* Begin Article *

Integra Air offered chartered and scheduled flight services, as well as air ambulance medevac services, out of Calgary, Alberta, Canada. The airline ceased operations on August 31, 2018, stating that it was undergoing corporate restructuring. The closure also shut down operations of the air ambulance services.

History
The company started in 1998 with scheduled flights to Edmonton. In 1999, Integra started its chartered service and four years later it began offering aircraft management services. In 2010, Integra Air purchased Bar XH Air, expanding their services to include air medevac. In early 2018, Calgary-based Integra Air came in to assist Orca on March 15, and in a March statement their CEO said “Integra Air is currently in the process of negotiating aircraft, crews and management to support Orca Airways and prevent any further interruption to Orca passengers and customers”.

Destinations
As of April 2018, Integra Air served the following destinations, until ceasing operations.

* End Article *
* Begin Data provided *

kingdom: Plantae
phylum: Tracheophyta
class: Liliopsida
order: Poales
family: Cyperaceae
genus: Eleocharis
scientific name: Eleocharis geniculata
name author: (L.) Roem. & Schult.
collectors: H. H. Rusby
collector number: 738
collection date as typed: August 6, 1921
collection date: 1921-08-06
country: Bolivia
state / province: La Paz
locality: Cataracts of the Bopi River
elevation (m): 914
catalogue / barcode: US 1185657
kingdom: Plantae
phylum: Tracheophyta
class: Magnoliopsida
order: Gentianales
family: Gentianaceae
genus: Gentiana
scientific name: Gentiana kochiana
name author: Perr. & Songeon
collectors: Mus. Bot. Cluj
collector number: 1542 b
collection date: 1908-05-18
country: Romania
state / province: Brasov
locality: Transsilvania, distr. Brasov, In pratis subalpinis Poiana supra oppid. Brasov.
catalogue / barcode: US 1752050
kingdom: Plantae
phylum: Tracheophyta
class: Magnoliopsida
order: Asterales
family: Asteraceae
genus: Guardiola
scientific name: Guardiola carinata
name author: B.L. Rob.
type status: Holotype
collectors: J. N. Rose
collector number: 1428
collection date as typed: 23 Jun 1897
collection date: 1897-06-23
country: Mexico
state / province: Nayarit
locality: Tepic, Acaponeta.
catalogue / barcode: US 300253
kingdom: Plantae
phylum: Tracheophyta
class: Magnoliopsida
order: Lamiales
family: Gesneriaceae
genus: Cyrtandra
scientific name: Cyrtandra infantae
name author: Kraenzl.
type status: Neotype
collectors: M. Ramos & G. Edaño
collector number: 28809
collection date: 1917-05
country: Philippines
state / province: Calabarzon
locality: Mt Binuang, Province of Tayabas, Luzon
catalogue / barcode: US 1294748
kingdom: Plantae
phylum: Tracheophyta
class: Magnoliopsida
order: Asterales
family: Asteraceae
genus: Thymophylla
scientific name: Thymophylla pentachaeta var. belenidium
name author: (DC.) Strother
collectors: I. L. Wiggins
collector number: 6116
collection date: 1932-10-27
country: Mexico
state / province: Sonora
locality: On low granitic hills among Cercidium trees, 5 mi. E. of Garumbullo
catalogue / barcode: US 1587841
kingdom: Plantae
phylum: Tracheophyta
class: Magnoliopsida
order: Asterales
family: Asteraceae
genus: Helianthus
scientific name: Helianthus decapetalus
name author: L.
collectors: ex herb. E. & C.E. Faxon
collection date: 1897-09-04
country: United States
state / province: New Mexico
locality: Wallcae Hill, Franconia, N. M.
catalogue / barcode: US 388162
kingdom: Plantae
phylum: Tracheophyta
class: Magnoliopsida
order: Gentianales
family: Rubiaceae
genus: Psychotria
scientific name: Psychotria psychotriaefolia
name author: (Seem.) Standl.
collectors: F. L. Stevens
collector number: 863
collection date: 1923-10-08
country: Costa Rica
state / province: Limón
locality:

* End Data provided *

(Required work):
a) Reproduce everything in the Integra Air article from "Integra Air offered" down to "air ambulance services.".
b) Write the next portion of the Integra Air article, starting after its final sentence.
The material is not required for either task.

(Answer list):
a)
Integra Air offered chartered and scheduled flight services, as well as air ambulance medevac services, out of Calgary, Alberta, Canada. The airline ceased operations on August 31, 2018, stating that it was undergoing corporate restructuring. The closure also shut down operations of the air ambulance services.

b)
Alberta
Bonnyville (Bonnyville Airport)
Calgary (Calgary International Airport)

Fleet
As of April 2018, Integra Air had the following aircraft registered with Transport Canada, listed under BAR XH Air:
5 BAe Jetstream 31
4 King Air 200
1 IAI Westwind

The listing also includes a Cessna 150 and a Cessna 172, both with cancelled certificates.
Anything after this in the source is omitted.